:: WORK TO BE COMPLETED ::
Set down, please, exactly the lines below that run from the line with "gets N17.6 billion" to the line with "Routers that do allow a d", both lines included.

(Collected data)

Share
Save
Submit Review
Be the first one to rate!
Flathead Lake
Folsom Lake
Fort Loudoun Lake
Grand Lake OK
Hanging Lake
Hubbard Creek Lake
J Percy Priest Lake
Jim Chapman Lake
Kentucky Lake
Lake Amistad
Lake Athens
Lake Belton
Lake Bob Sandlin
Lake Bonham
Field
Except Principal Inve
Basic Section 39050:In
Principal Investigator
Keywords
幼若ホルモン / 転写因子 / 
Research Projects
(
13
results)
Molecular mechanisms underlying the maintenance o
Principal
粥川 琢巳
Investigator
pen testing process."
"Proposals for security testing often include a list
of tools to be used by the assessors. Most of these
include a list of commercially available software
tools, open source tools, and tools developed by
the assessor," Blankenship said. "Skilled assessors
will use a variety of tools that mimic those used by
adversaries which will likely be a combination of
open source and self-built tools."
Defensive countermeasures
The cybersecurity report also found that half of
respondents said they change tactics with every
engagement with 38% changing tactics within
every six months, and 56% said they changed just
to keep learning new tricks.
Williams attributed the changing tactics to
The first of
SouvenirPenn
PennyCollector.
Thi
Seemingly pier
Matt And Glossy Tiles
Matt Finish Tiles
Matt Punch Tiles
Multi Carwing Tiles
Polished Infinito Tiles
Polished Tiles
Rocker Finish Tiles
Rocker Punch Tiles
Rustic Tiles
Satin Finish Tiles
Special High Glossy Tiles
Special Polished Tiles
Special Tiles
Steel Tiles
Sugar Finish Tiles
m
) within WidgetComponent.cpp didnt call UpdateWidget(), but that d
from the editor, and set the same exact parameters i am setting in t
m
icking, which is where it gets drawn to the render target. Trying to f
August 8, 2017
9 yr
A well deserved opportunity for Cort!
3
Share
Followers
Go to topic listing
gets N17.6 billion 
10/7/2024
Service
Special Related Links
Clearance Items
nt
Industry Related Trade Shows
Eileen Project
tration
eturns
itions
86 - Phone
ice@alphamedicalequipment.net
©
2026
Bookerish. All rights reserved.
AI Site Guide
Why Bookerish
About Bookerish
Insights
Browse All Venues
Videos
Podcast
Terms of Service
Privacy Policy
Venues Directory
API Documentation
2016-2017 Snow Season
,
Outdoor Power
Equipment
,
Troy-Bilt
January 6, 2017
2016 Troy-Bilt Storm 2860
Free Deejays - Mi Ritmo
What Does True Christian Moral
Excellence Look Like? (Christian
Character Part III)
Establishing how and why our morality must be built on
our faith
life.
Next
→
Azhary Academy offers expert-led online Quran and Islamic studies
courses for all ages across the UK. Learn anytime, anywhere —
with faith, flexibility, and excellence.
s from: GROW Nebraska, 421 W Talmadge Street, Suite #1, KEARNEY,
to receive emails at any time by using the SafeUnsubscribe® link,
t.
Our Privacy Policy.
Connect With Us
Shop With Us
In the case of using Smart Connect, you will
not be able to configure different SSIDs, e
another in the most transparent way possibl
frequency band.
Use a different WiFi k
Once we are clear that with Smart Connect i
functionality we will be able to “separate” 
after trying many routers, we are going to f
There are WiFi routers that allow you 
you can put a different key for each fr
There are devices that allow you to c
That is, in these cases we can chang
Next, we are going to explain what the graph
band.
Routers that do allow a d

...

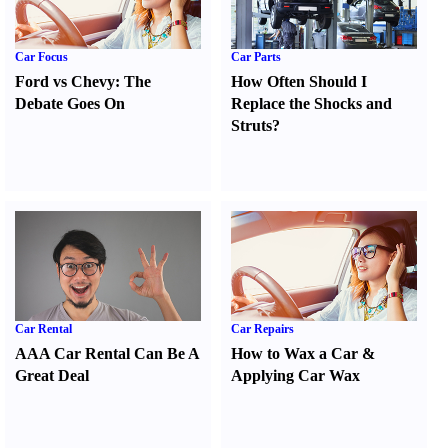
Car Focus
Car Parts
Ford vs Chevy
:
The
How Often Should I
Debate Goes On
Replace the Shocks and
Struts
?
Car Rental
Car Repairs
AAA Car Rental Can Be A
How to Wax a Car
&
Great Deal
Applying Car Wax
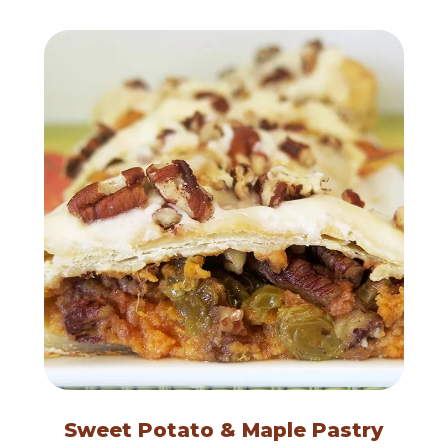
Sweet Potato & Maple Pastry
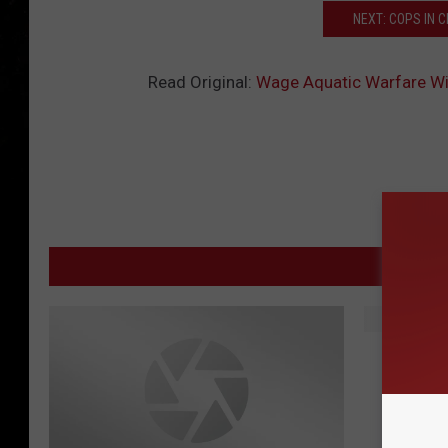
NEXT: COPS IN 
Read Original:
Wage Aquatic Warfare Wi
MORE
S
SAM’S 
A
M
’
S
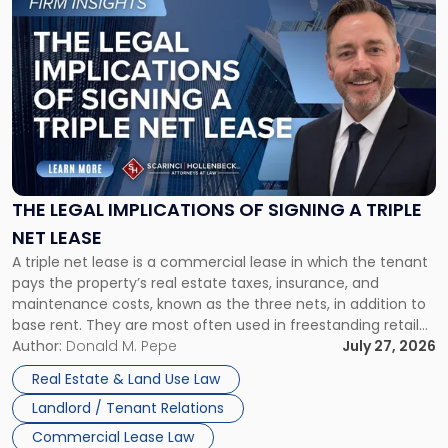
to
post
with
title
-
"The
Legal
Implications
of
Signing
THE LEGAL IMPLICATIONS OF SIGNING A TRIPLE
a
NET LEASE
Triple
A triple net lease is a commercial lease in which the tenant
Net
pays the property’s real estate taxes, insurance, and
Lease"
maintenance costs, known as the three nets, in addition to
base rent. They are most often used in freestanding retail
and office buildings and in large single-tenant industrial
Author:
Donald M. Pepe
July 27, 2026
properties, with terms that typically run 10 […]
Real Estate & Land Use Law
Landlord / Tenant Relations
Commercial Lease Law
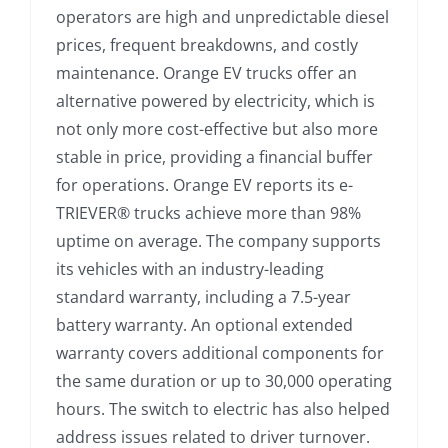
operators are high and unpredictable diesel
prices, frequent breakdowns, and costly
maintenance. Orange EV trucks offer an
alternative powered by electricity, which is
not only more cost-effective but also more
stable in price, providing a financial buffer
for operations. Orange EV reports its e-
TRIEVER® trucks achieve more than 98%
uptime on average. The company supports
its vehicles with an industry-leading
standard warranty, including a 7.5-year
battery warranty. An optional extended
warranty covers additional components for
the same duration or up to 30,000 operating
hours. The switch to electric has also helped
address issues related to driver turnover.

:: COMPLETED EXERCISE ::
gets N17.6 billion 
10/7/2024
Service
Special Related Links
Clearance Items
nt
Industry Related Trade Shows
Eileen Project
tration
eturns
itions
86 - Phone
ice@alphamedicalequipment.net
©
2026
Bookerish. All rights reserved.
AI Site Guide
Why Bookerish
About Bookerish
Insights
Browse All Venues
Videos
Podcast
Terms of Service
Privacy Policy
Venues Directory
API Documentation
2016-2017 Snow Season
,
Outdoor Power
Equipment
,
Troy-Bilt
January 6, 2017
2016 Troy-Bilt Storm 2860
Free Deejays - Mi Ritmo
What Does True Christian Moral
Excellence Look Like? (Christian
Character Part III)
Establishing how and why our morality must be built on
our faith
life.
Next
→
Azhary Academy offers expert-led online Quran and Islamic studies
courses for all ages across the UK. Learn anytime, anywhere —
with faith, flexibility, and excellence.
s from: GROW Nebraska, 421 W Talmadge Street, Suite #1, KEARNEY,
to receive emails at any time by using the SafeUnsubscribe® link,
t.
Our Privacy Policy.
Connect With Us
Shop With Us
In the case of using Smart Connect, you will
not be able to configure different SSIDs, e
another in the most transparent way possibl
frequency band.
Use a different WiFi k
Once we are clear that with Smart Connect i
functionality we will be able to “separate” 
after trying many routers, we are going to f
There are WiFi routers that allow you 
you can put a different key for each fr
There are devices that allow you to c
That is, in these cases we can chang
Next, we are going to explain what the graph
band.
Routers that do allow a d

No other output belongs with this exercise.